Actually, I think even most consumers now understand that clinicians’ treatment decisions may be influenced by their economic interests. A National Bureau of Economic Research paper provides the latest evidence for this phenomenon. (NBER Paper) There has been general research suggesting, for example, that physician ownership of certain treatment sites or modalities may increase inappropriate use. One uncertainty is always what the optimal level of use is for the best patient outcomes. The researchers used an example of a procedure, surgery for knee osteoarthritis, that research had clearly demonstrated was inappropriate and did not improve outcomes and compared decay rates for use of this procedure by physicians that an interest in the surgery centers where the procedure was done versus those physicians who did not.

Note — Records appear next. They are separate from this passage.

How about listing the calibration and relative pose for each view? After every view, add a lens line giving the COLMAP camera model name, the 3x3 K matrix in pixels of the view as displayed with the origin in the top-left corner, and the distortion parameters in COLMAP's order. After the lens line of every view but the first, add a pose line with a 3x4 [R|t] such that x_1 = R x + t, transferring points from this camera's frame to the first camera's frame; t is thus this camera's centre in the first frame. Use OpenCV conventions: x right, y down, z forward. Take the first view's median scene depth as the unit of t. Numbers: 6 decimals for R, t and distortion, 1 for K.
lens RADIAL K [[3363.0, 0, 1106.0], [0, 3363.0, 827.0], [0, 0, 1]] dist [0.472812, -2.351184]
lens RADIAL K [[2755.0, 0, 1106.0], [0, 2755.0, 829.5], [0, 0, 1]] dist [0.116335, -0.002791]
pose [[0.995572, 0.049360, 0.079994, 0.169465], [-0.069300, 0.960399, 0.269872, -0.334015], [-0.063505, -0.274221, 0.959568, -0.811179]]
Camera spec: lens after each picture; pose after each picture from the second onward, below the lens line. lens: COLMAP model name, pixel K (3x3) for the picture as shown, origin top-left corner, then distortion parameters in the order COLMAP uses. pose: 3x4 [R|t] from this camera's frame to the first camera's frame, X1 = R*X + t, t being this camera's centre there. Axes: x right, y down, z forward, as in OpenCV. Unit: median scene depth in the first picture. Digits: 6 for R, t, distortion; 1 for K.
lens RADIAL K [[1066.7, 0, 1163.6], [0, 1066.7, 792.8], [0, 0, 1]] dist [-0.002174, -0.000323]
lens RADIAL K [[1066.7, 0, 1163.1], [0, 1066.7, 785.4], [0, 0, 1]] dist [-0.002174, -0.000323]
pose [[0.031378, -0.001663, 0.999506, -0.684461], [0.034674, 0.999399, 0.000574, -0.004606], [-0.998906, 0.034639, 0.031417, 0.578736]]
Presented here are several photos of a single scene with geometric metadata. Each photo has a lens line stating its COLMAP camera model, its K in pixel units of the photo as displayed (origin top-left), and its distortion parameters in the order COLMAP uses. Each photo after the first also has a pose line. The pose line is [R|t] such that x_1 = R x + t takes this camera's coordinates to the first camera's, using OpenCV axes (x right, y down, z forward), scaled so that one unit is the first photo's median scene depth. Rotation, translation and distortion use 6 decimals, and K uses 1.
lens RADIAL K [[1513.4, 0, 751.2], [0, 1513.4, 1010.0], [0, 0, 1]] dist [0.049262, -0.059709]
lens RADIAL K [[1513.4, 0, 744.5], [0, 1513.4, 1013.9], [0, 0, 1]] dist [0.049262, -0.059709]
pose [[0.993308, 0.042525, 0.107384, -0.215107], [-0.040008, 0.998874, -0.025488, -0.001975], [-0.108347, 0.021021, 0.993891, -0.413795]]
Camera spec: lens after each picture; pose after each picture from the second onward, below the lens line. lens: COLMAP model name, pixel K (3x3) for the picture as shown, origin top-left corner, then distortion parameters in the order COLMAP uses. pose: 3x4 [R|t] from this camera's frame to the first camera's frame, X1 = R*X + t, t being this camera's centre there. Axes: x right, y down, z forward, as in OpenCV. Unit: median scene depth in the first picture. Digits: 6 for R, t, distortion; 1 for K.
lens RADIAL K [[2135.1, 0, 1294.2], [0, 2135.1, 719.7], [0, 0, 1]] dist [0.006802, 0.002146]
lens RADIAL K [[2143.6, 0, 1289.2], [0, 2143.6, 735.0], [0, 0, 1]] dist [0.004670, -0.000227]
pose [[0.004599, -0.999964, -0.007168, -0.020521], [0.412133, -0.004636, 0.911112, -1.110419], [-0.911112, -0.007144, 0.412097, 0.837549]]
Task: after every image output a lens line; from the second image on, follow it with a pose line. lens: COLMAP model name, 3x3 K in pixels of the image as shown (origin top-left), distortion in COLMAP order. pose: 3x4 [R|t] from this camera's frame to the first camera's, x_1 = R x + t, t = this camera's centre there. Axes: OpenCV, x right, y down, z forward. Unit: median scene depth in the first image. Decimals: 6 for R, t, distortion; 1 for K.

They also looked at rates of shoulder surgeries, to test whether some other factor may have affected use of both surgeries. The data source was all such surgeries in Florida, for the period 1998 to 2010, covering before and after the research finding lack of value in the procedure was published.
Physicians get paid a fee for the procedure no matter where they do it, but those who have an ownership interest in the facility where the surgery was performed also get a cut of the facility fee that accompanies the procedure fee. So it seems pretty obvious that doctors who have such an ownership interest might have done more of the procedures in the first place and kept doing them after the research showed the knee surgery was ineffective. The overall volume of knee procedures declined following the research, particularly at hospitals. The overall volume of shoulder procedures did not, suggesting that there was no independent factor causing a decline in both surgery procedures. And of course, the data does indicate that physicians with an ownership in a surgicenter had a much slower rate of decline in use of the procedure than did physicians operating at a hospital. The surgeons with facility ownership also had faster declining rates for Medicare patients that for private insurance members, indicating that they may have been afraid of Medicare fraud and abuse investigations and also that they would lose even more money if they stopped doing the surgery on private patients, where they were likely paid much more than Medicare pays.
From the physician ethics perspective, what is really disgraceful about this is that the doctors doing these knee surgeries had to have observed, even before the research confirmed it, that it did not result in better outcomes for their patients, and they just went right on doing the surgery and collecting the money.